■ Source extract:
- - -
Metamath Proof Explorer

Theorem logbge0b

Description: The logarithm of a number is nonnegative iff the number is greater than or equal to 1. (Contributed by AV, 30-May-2020)

		Ref	Expression
	Assertion	logbge0b	⊢ ( ( 𝐵 ∈ ( ℤ_≥ ‘ 2 ) ∧ 𝑋 ∈ ℝ⁺ ) → ( 0 ≤ ( 𝐵 log_b 𝑋 ) ↔ 1 ≤ 𝑋 ) )

Proof

Step	Hyp	Ref	Expression
1		relogbval	⊢ ( ( 𝐵 ∈ ( ℤ_≥ ‘ 2 ) ∧ 𝑋 ∈ ℝ⁺ ) → ( 𝐵 log_b 𝑋 ) = ( ( log ‘ 𝑋 ) / ( log ‘ 𝐵 ) ) )
2	1	breq2d	⊢ ( ( 𝐵 ∈ ( ℤ_≥ ‘ 2 ) ∧ 𝑋 ∈ ℝ⁺ ) → ( 0 ≤ ( 𝐵 log_b 𝑋 ) ↔ 0 ≤ ( ( log ‘ 𝑋 ) / ( log ‘ 𝐵 ) ) ) )
3		relogcl	⊢ ( 𝑋 ∈ ℝ⁺ → ( log ‘ 𝑋 ) ∈ ℝ )
4	3	adantl	⊢ ( ( 𝐵 ∈ ( ℤ_≥ ‘ 2 ) ∧ 𝑋 ∈ ℝ⁺ ) → ( log ‘ 𝑋 ) ∈ ℝ )
5		eluz2nn	⊢ ( 𝐵 ∈ ( ℤ_≥ ‘ 2 ) → 𝐵 ∈ ℕ )
6	5	nnrpd	⊢ ( 𝐵 ∈ ( ℤ_≥ ‘ 2 ) → 𝐵 ∈ ℝ⁺ )
7		relogcl	⊢ ( 𝐵 ∈ ℝ⁺ → ( log ‘ 𝐵 ) ∈ ℝ )
- - -
■ Information provided:
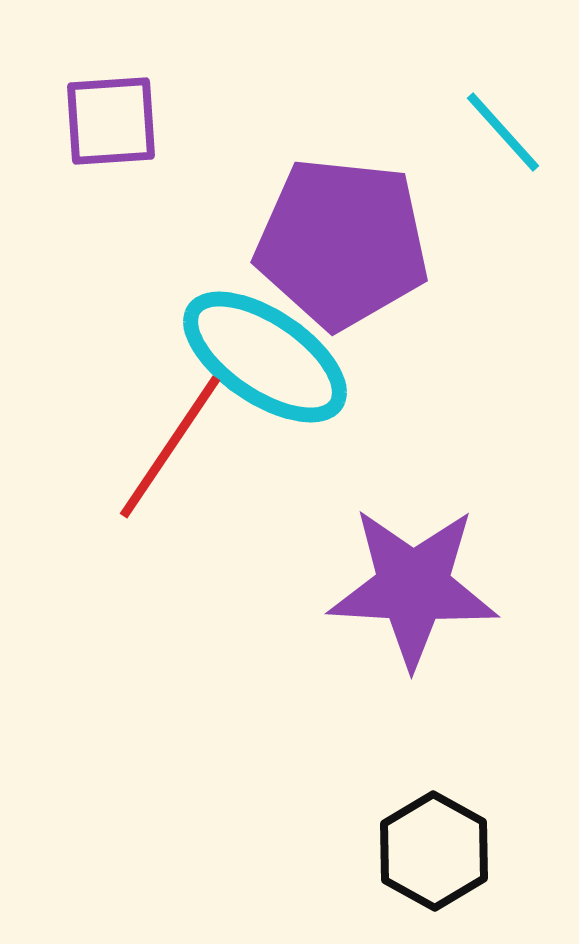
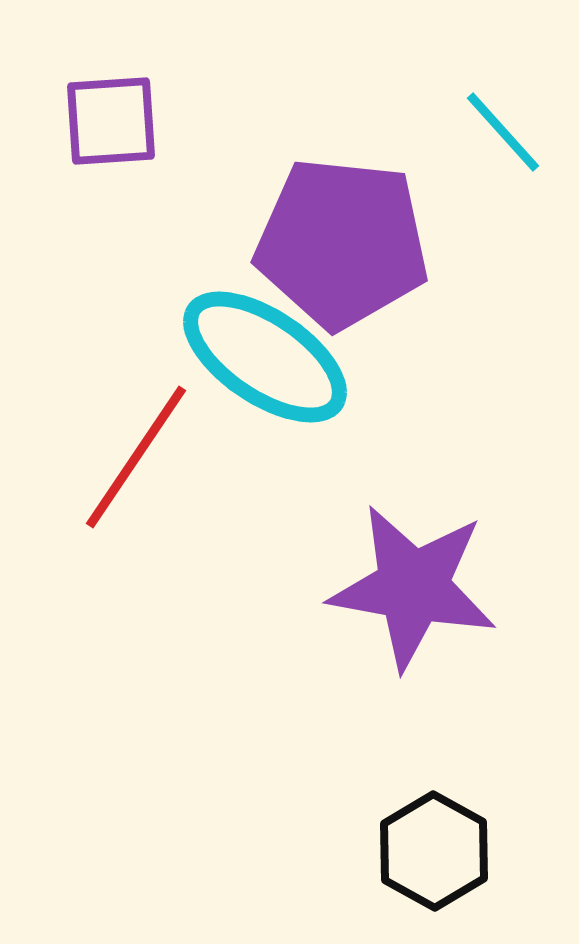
red line: moved 34 px left, 10 px down
purple star: rotated 7 degrees clockwise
- - -
■ Complete the following:
**A.** Answer these about the Metamath page:
(i) Who contributed the theorem?
(ii) Which reference is cited at step 1 of the proof?
(iii) Which reference does step 6 use?
**B.** Write out everything from "Description: The logarithm" down to "ℝ⁺ → ( log ‘ 𝑋 ) ∈ ℝ )" in the Metamath page, switching "nonnegative" to "non-negative".
Work only from the Metamath page; the listing plays no part.

■ Responses to the tasks:
**A.**
(i) AV
(ii) relogbval
(iii) nnrpd

**B.**
Description: The logarithm of a number is non-negative iff the number is greater than or equal to 1. (Contributed by AV, 30-May-2020)

		Ref	Expression
	Assertion	logbge0b	⊢ ( ( 𝐵 ∈ ( ℤ_≥ ‘ 2 ) ∧ 𝑋 ∈ ℝ⁺ ) → ( 0 ≤ ( 𝐵 log_b 𝑋 ) ↔ 1 ≤ 𝑋 ) )

Proof

Step	Hyp	Ref	Expression
1		relogbval	⊢ ( ( 𝐵 ∈ ( ℤ_≥ ‘ 2 ) ∧ 𝑋 ∈ ℝ⁺ ) → ( 𝐵 log_b 𝑋 ) = ( ( log ‘ 𝑋 ) / ( log ‘ 𝐵 ) ) )
2	1	breq2d	⊢ ( ( 𝐵 ∈ ( ℤ_≥ ‘ 2 ) ∧ 𝑋 ∈ ℝ⁺ ) → ( 0 ≤ ( 𝐵 log_b 𝑋 ) ↔ 0 ≤ ( ( log ‘ 𝑋 ) / ( log ‘ 𝐵 ) ) ) )
3		relogcl	⊢ ( 𝑋 ∈ ℝ⁺ → ( log ‘ 𝑋 ) ∈ ℝ )